[Stored records]
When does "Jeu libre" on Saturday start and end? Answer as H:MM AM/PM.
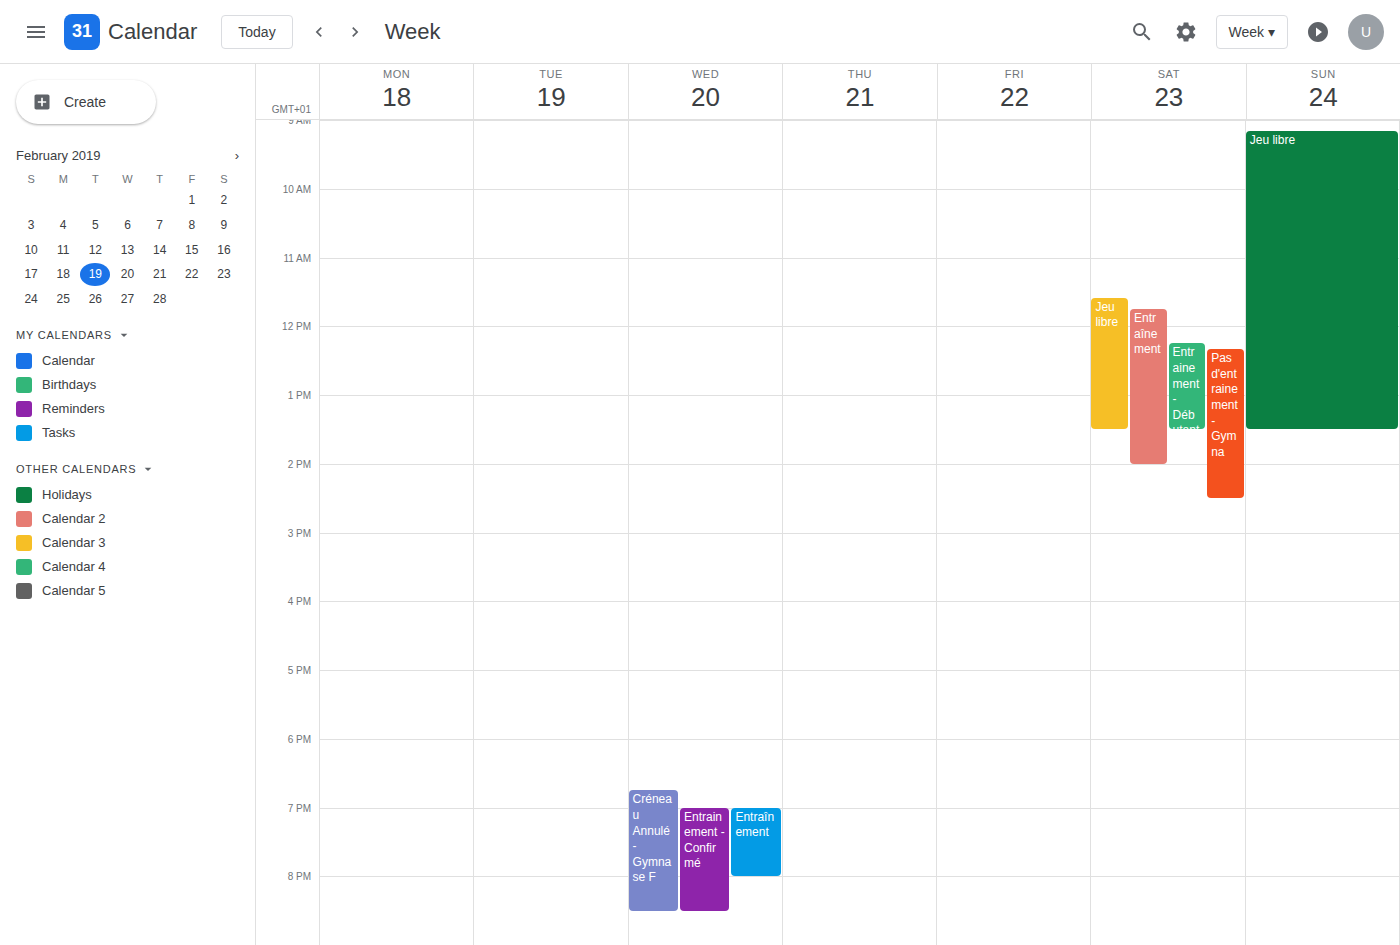
11:35 AM to 1:30 PM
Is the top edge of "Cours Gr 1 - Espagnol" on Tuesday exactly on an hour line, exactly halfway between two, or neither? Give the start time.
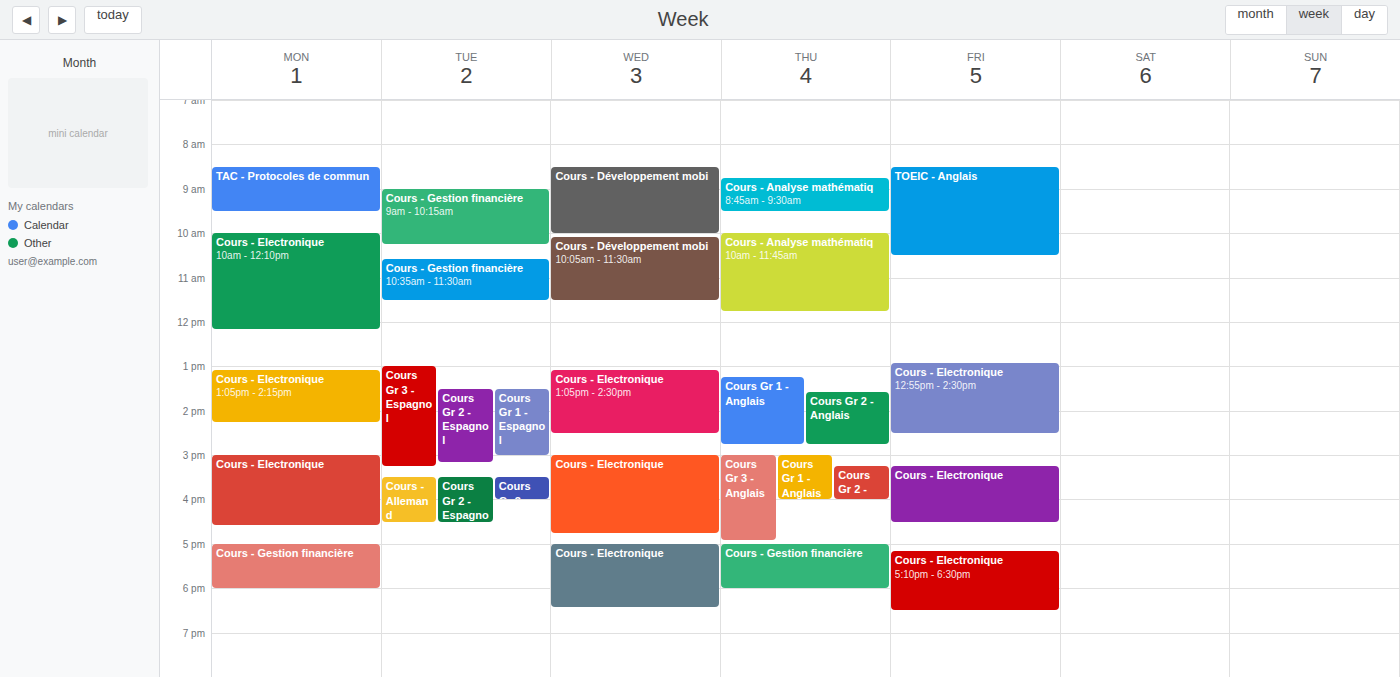
1:30 PM -- halfway between the 1 PM and 2 PM lines.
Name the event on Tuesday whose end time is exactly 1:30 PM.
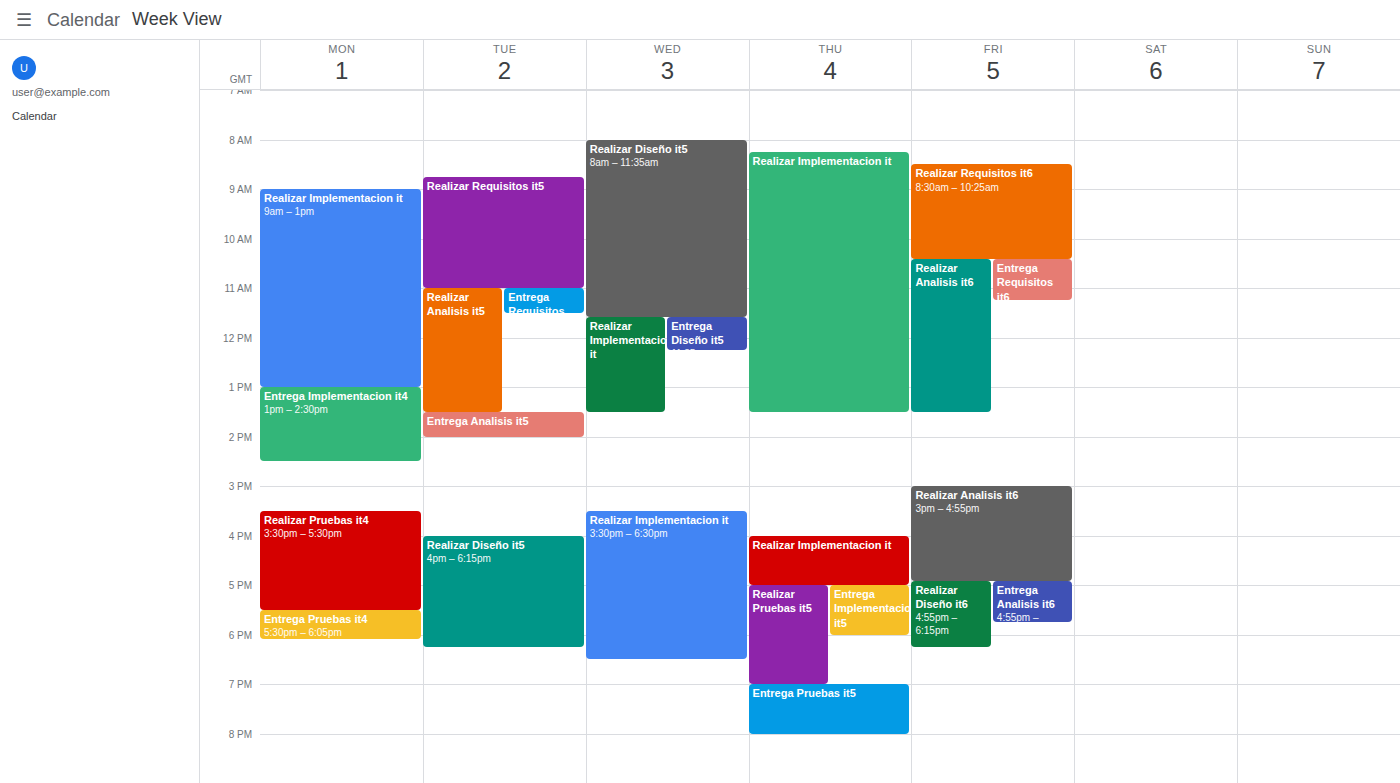
"Realizar Analisis it5"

■ Exercise objective ■
Rewrite the data above with every "Tuesday" changed to "Wednesday" and everything else unchanged. Omit the pictures from your version.

■ Reply ■
When does "Jeu libre" on Saturday start and end? Answer as H:MM AM/PM.
11:35 AM to 1:30 PM
Is the top edge of "Cours Gr 1 - Espagnol" on Wednesday exactly on an hour line, exactly halfway between two, or neither? Give the start time.
1:30 PM -- halfway between the 1 PM and 2 PM lines.
Name the event on Wednesday whose end time is exactly 1:30 PM.
"Realizar Analisis it5"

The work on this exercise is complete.